(The data begins)

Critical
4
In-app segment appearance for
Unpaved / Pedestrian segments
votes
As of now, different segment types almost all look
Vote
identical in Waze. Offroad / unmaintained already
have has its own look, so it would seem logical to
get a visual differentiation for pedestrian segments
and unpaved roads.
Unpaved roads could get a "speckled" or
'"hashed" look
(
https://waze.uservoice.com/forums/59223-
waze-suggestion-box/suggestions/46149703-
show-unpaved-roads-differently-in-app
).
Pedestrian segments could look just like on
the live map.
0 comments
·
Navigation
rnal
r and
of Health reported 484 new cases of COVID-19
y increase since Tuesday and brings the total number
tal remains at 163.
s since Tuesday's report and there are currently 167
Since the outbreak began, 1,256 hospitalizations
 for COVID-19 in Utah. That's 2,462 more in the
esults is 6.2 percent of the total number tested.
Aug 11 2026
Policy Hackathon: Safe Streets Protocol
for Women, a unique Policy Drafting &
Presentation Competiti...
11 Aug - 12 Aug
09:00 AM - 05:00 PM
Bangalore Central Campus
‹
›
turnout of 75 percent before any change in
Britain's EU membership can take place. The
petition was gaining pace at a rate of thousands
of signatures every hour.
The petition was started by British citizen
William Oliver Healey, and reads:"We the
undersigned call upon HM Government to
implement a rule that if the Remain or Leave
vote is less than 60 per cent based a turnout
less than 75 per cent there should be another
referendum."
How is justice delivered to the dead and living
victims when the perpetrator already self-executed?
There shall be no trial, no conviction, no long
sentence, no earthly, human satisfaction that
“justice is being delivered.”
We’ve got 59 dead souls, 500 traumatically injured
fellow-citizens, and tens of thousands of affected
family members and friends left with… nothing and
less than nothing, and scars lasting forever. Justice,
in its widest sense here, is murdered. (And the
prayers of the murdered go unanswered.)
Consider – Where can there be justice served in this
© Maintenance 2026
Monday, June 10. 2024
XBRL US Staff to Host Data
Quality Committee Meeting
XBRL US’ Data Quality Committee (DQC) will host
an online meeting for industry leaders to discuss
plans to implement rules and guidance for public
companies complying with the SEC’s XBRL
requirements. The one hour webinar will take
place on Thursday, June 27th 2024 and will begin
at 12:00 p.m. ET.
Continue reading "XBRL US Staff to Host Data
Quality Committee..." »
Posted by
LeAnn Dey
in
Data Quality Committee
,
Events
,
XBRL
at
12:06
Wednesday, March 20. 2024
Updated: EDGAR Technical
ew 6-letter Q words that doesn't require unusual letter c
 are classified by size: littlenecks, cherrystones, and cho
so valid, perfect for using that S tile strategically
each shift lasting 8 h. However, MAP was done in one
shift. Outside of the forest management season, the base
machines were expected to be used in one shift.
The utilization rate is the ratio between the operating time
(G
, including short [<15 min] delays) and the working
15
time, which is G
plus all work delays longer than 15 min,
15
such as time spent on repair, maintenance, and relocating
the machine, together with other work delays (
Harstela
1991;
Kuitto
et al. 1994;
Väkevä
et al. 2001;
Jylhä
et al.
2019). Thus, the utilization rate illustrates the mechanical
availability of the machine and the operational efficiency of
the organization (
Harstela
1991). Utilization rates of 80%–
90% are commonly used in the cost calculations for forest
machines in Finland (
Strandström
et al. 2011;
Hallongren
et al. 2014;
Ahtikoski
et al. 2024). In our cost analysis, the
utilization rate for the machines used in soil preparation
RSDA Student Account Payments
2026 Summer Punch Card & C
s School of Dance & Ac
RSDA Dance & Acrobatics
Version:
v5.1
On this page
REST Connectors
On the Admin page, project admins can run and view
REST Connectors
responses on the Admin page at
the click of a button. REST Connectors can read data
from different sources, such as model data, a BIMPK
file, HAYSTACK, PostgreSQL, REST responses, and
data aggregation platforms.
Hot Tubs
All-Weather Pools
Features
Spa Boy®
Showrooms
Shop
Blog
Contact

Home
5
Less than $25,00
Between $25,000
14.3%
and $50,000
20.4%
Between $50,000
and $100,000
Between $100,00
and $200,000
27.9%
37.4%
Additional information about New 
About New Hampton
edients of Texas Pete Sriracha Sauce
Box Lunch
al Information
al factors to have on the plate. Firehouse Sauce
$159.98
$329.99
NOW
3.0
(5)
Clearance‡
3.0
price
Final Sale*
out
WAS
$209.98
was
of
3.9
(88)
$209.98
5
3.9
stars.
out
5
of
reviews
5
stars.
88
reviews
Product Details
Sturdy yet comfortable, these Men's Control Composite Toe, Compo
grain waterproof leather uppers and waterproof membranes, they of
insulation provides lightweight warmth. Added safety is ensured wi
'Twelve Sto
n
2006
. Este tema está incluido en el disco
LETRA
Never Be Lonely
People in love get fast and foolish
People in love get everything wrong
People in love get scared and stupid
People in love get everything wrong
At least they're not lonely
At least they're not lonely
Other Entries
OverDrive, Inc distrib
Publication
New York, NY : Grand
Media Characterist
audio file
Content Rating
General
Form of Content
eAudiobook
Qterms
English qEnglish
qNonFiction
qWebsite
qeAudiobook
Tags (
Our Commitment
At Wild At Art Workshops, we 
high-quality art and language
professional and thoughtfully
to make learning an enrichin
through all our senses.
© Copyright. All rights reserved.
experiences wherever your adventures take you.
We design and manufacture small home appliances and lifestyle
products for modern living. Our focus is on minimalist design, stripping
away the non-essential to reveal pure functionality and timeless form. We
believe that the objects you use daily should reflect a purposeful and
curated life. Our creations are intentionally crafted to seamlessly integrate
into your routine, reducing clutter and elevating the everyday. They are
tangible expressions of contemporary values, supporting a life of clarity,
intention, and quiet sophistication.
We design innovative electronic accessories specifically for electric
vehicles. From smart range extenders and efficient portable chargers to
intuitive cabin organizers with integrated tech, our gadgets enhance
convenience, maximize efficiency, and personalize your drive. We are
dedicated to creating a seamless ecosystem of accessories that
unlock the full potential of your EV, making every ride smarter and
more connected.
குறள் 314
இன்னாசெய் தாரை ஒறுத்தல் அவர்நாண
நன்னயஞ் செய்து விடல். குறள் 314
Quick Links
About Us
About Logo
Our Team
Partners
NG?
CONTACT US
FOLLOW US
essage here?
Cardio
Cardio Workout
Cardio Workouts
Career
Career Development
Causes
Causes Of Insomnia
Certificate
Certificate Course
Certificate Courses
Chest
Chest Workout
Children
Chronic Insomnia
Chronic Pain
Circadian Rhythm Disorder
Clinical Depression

(The data ends)

Work instruction:
Edit the text of all the records so that "Bangalore" becomes "Bengaluru" wherever it appears, and keep everything else unchanged.

Completed exercise:
Critical
4
In-app segment appearance for
Unpaved / Pedestrian segments
votes
As of now, different segment types almost all look
Vote
identical in Waze. Offroad / unmaintained already
have has its own look, so it would seem logical to
get a visual differentiation for pedestrian segments
and unpaved roads.
Unpaved roads could get a "speckled" or
'"hashed" look
(
https://waze.uservoice.com/forums/59223-
waze-suggestion-box/suggestions/46149703-
show-unpaved-roads-differently-in-app
).
Pedestrian segments could look just like on
the live map.
0 comments
·
Navigation
rnal
r and
of Health reported 484 new cases of COVID-19
y increase since Tuesday and brings the total number
tal remains at 163.
s since Tuesday's report and there are currently 167
Since the outbreak began, 1,256 hospitalizations
 for COVID-19 in Utah. That's 2,462 more in the
esults is 6.2 percent of the total number tested.
Aug 11 2026
Policy Hackathon: Safe Streets Protocol
for Women, a unique Policy Drafting &
Presentation Competiti...
11 Aug - 12 Aug
09:00 AM - 05:00 PM
Bengaluru Central Campus
‹
›
turnout of 75 percent before any change in
Britain's EU membership can take place. The
petition was gaining pace at a rate of thousands
of signatures every hour.
The petition was started by British citizen
William Oliver Healey, and reads:"We the
undersigned call upon HM Government to
implement a rule that if the Remain or Leave
vote is less than 60 per cent based a turnout
less than 75 per cent there should be another
referendum."
How is justice delivered to the dead and living
victims when the perpetrator already self-executed?
There shall be no trial, no conviction, no long
sentence, no earthly, human satisfaction that
“justice is being delivered.”
We’ve got 59 dead souls, 500 traumatically injured
fellow-citizens, and tens of thousands of affected
family members and friends left with… nothing and
less than nothing, and scars lasting forever. Justice,
in its widest sense here, is murdered. (And the
prayers of the murdered go unanswered.)
Consider – Where can there be justice served in this
© Maintenance 2026
Monday, June 10. 2024
XBRL US Staff to Host Data
Quality Committee Meeting
XBRL US’ Data Quality Committee (DQC) will host
an online meeting for industry leaders to discuss
plans to implement rules and guidance for public
companies complying with the SEC’s XBRL
requirements. The one hour webinar will take
place on Thursday, June 27th 2024 and will begin
at 12:00 p.m. ET.
Continue reading "XBRL US Staff to Host Data
Quality Committee..." »
Posted by
LeAnn Dey
in
Data Quality Committee
,
Events
,
XBRL
at
12:06
Wednesday, March 20. 2024
Updated: EDGAR Technical
ew 6-letter Q words that doesn't require unusual letter c
 are classified by size: littlenecks, cherrystones, and cho
so valid, perfect for using that S tile strategically
each shift lasting 8 h. However, MAP was done in one
shift. Outside of the forest management season, the base
machines were expected to be used in one shift.
The utilization rate is the ratio between the operating time
(G
, including short [<15 min] delays) and the working
15
time, which is G
plus all work delays longer than 15 min,
15
such as time spent on repair, maintenance, and relocating
the machine, together with other work delays (
Harstela
1991;
Kuitto
et al. 1994;
Väkevä
et al. 2001;
Jylhä
et al.
2019). Thus, the utilization rate illustrates the mechanical
availability of the machine and the operational efficiency of
the organization (
Harstela
1991). Utilization rates of 80%–
90% are commonly used in the cost calculations for forest
machines in Finland (
Strandström
et al. 2011;
Hallongren
et al. 2014;
Ahtikoski
et al. 2024). In our cost analysis, the
utilization rate for the machines used in soil preparation
RSDA Student Account Payments
2026 Summer Punch Card & C
s School of Dance & Ac
RSDA Dance & Acrobatics
Version:
v5.1
On this page
REST Connectors
On the Admin page, project admins can run and view
REST Connectors
responses on the Admin page at
the click of a button. REST Connectors can read data
from different sources, such as model data, a BIMPK
file, HAYSTACK, PostgreSQL, REST responses, and
data aggregation platforms.
Hot Tubs
All-Weather Pools
Features
Spa Boy®
Showrooms
Shop
Blog
Contact

Home
5
Less than $25,00
Between $25,000
14.3%
and $50,000
20.4%
Between $50,000
and $100,000
Between $100,00
and $200,000
27.9%
37.4%
Additional information about New 
About New Hampton
edients of Texas Pete Sriracha Sauce
Box Lunch
al Information
al factors to have on the plate. Firehouse Sauce
$159.98
$329.99
NOW
3.0
(5)
Clearance‡
3.0
price
Final Sale*
out
WAS
$209.98
was
of
3.9
(88)
$209.98
5
3.9
stars.
out
5
of
reviews
5
stars.
88
reviews
Product Details
Sturdy yet comfortable, these Men's Control Composite Toe, Compo
grain waterproof leather uppers and waterproof membranes, they of
insulation provides lightweight warmth. Added safety is ensured wi
'Twelve Sto
n
2006
. Este tema está incluido en el disco
LETRA
Never Be Lonely
People in love get fast and foolish
People in love get everything wrong
People in love get scared and stupid
People in love get everything wrong
At least they're not lonely
At least they're not lonely
Other Entries
OverDrive, Inc distrib
Publication
New York, NY : Grand
Media Characterist
audio file
Content Rating
General
Form of Content
eAudiobook
Qterms
English qEnglish
qNonFiction
qWebsite
qeAudiobook
Tags (
Our Commitment
At Wild At Art Workshops, we 
high-quality art and language
professional and thoughtfully
to make learning an enrichin
through all our senses.
© Copyright. All rights reserved.
experiences wherever your adventures take you.
We design and manufacture small home appliances and lifestyle
products for modern living. Our focus is on minimalist design, stripping
away the non-essential to reveal pure functionality and timeless form. We
believe that the objects you use daily should reflect a purposeful and
curated life. Our creations are intentionally crafted to seamlessly integrate
into your routine, reducing clutter and elevating the everyday. They are
tangible expressions of contemporary values, supporting a life of clarity,
intention, and quiet sophistication.
We design innovative electronic accessories specifically for electric
vehicles. From smart range extenders and efficient portable chargers to
intuitive cabin organizers with integrated tech, our gadgets enhance
convenience, maximize efficiency, and personalize your drive. We are
dedicated to creating a seamless ecosystem of accessories that
unlock the full potential of your EV, making every ride smarter and
more connected.
குறள் 314
இன்னாசெய் தாரை ஒறுத்தல் அவர்நாண
நன்னயஞ் செய்து விடல். குறள் 314
Quick Links
About Us
About Logo
Our Team
Partners
NG?
CONTACT US
FOLLOW US
essage here?
Cardio
Cardio Workout
Cardio Workouts
Career
Career Development
Causes
Causes Of Insomnia
Certificate
Certificate Course
Certificate Courses
Chest
Chest Workout
Children
Chronic Insomnia
Chronic Pain
Circadian Rhythm Disorder
Clinical Depression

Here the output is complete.